• Exercise goal: Could you retype the lines below word for word, leaving the pictures out of your answer?

• Records for processing:
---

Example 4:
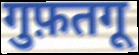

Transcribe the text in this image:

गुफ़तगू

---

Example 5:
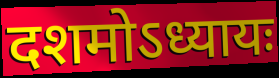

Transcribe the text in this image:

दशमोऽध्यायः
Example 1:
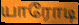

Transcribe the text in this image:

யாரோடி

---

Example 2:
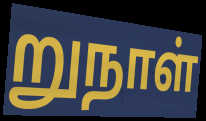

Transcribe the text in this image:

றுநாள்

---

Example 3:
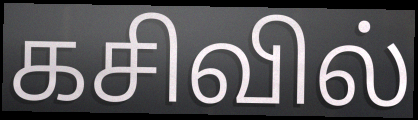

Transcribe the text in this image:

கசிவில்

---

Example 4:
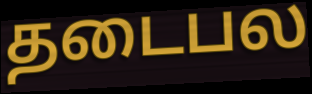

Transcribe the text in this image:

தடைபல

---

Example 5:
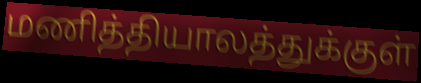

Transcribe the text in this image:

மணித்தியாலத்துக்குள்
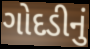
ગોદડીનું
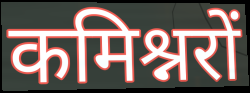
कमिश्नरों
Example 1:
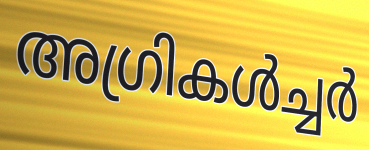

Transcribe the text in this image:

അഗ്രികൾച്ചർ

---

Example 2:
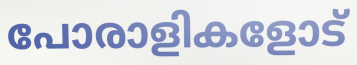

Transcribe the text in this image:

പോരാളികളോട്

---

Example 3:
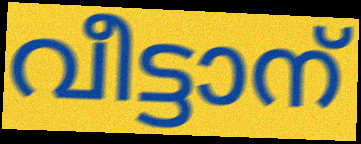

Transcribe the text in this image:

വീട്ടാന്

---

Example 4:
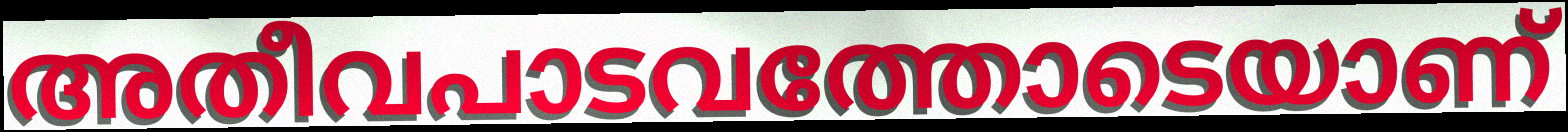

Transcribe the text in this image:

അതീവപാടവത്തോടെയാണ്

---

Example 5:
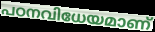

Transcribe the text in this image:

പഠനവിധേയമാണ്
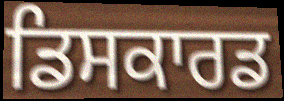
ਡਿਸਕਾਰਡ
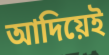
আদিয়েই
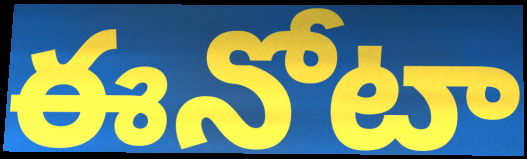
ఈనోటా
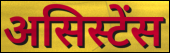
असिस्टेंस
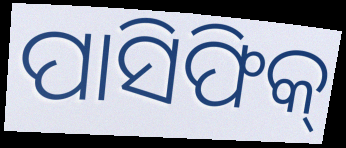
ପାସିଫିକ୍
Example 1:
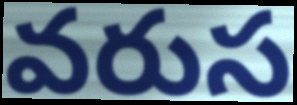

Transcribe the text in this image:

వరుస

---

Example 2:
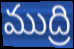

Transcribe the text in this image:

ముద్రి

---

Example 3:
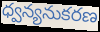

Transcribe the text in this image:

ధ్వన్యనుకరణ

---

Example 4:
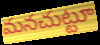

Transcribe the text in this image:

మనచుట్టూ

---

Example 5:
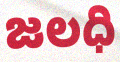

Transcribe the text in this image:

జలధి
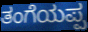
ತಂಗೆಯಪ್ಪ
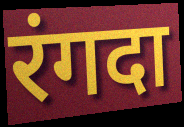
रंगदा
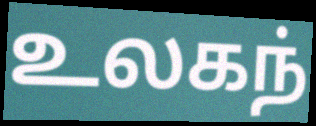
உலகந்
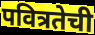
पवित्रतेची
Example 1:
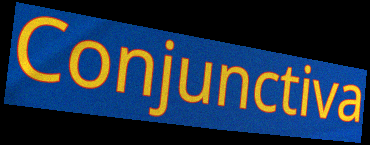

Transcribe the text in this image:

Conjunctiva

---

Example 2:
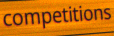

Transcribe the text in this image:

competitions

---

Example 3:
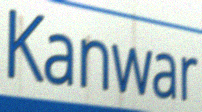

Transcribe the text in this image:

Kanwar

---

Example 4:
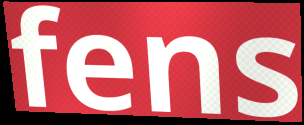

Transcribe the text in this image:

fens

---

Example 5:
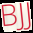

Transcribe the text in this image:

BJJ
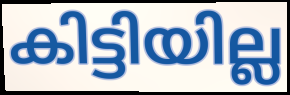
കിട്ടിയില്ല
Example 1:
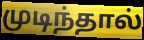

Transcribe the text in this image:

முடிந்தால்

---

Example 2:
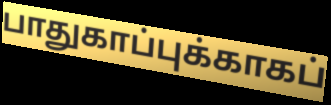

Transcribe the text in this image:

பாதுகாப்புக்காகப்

• Complete answer:
---

Example 4:

Transcribe the text in this image:

गुफ़तगू

---

Example 5:

Transcribe the text in this image:

दशमोऽध्यायः
Example 1:

Transcribe the text in this image:

யாரோடி

---

Example 2:

Transcribe the text in this image:

றுநாள்

---

Example 3:

Transcribe the text in this image:

கசிவில்

---

Example 4:

Transcribe the text in this image:

தடைபல

---

Example 5:

Transcribe the text in this image:

மணித்தியாலத்துக்குள்
ગોદડીનું
कमिश्नरों
Example 1:

Transcribe the text in this image:

അഗ്രികൾച്ചർ

---

Example 2:

Transcribe the text in this image:

പോരാളികളോട്

---

Example 3:

Transcribe the text in this image:

വീട്ടാന്

---

Example 4:

Transcribe the text in this image:

അതീവപാടവത്തോടെയാണ്

---

Example 5:

Transcribe the text in this image:

പഠനവിധേയമാണ്
ਡਿਸਕਾਰਡ
আদিয়েই
ఈనోటా
असिस्टेंस
ପାସିଫିକ୍
Example 1:

Transcribe the text in this image:

వరుస

---

Example 2:

Transcribe the text in this image:

ముద్రి

---

Example 3:

Transcribe the text in this image:

ధ్వన్యనుకరణ

---

Example 4:

Transcribe the text in this image:

మనచుట్టూ

---

Example 5:

Transcribe the text in this image:

జలధి
ತಂಗೆಯಪ್ಪ
रंगदा
உலகந்
पवित्रतेची
Example 1:

Transcribe the text in this image:

Conjunctiva

---

Example 2:

Transcribe the text in this image:

competitions

---

Example 3:

Transcribe the text in this image:

Kanwar

---

Example 4:

Transcribe the text in this image:

fens

---

Example 5:

Transcribe the text in this image:

BJJ
കിട്ടിയില്ല
Example 1:

Transcribe the text in this image:

முடிந்தால்

---

Example 2:

Transcribe the text in this image:

பாதுகாப்புக்காகப்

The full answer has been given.